HOLEP · Understanding HoLEP
The Holmium Laser Explained
What a laser is
A laser is a device that makes a beam of one colour of light. Unlike a torch, the beam stays narrow and aimed.
Different lasers use different materials. The material sets the colour, and the colour sets what the beam can do.
In surgery, the colour matters because different tissues soak up different colours to different degrees.
Why holmium for the prostate
The holmium:YAG laser makes light that water loves. Water in tissue soaks up this light very quickly, in a layer about half a millimetre thick.
Prostate tissue is mostly water. The laser therefore cuts where you point it — no deeper.
Shallow heat in a precise spot is what makes the technique fine-grained. This limits heating to the target plane and reduces the risk of damage to the capsule and nearby structures, though no operation is free of risk.
How tissue is cut
Each pulse of the laser makes a tiny bubble of steam inside the water in the tissue. The bubble then collapses.
Two things happen together. The bubble separates tissue cleanly along the plane where it formed. Small blood vessels at the edge close up in the heat.
The result is a cut that does not bleed much. A suction channel on the scope carries fluids and fragments out of the way as the surgeon works.
Why pulses, not a continuous beam
Holmium:YAG is a pulsed laser. It fires many short bursts of energy per second.
A pulse is like a quick tap. Between pulses, the tissue has a moment to cool.
A continuous beam would heat tissue deeper than needed. Pulses keep the heat where you want it, and stop it where you do not.
Fibres and the scope
The light travels from the machine down a thin glass fibre. The fibre ends at a tip that sits through the scope the surgeon is using.

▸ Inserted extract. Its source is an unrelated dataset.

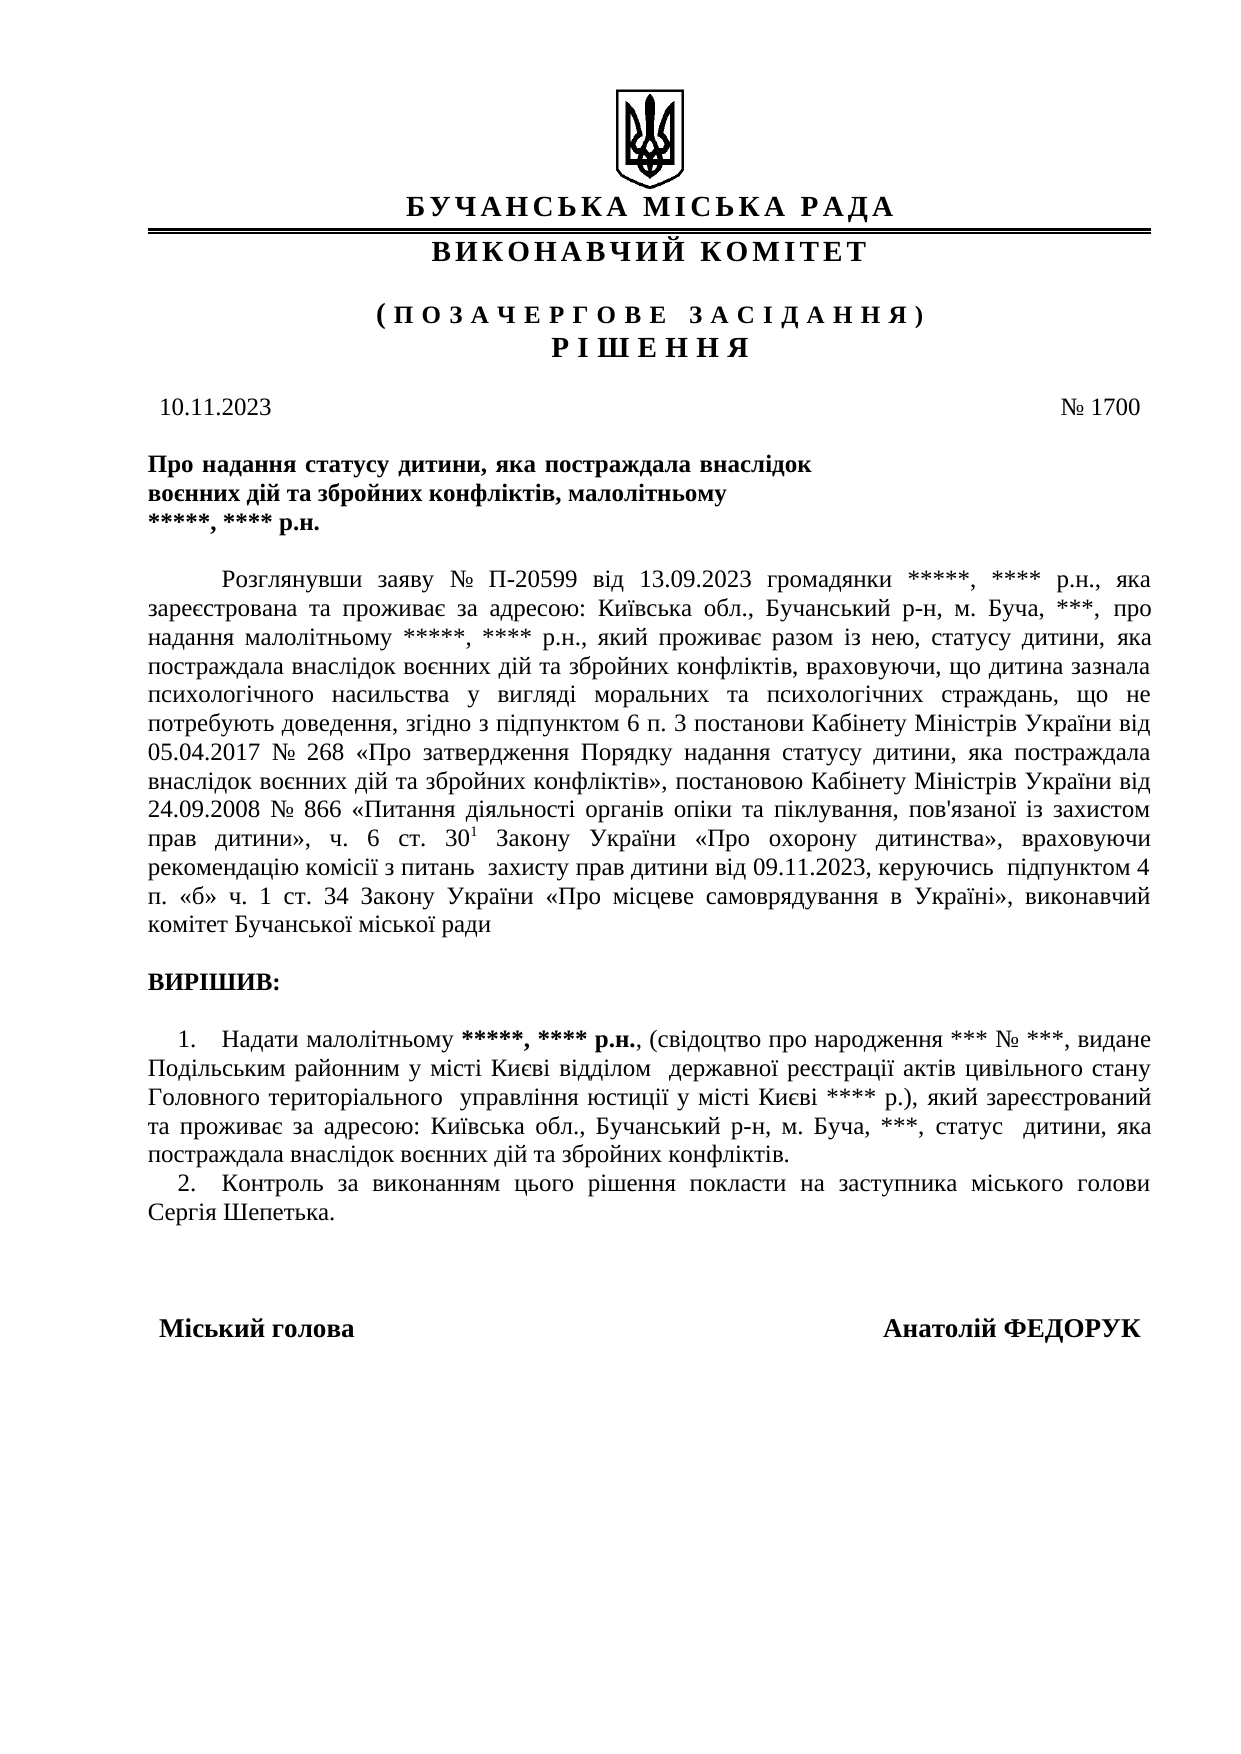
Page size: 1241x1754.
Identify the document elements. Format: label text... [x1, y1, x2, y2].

The fibre is flexible. It bends with the scope, so the surgeon can reach every part of the prostate from inside the urethra.
The fibre is cheap and disposable. It is changed when it wears or if the tip frays.
Limits and trade-offs
Holmium:YAG has been a core laser used in HoLEP for more than twenty years, with long-term outcomes well documented in published series[¹].
The holmium platform handles a wide range of prostate sizes. The pulse rate and energy per pulse are tuned for the step — enucleation, or breaking up the removed tissue for suction.
The surgeon's skill with the fibre matters too. Training and experience shape the result more than the choice of laser alone.
One-sentence summary
The holmium:YAG laser is a water-loving pulsed light that cuts a thin layer of tissue and seals small vessels at the same time.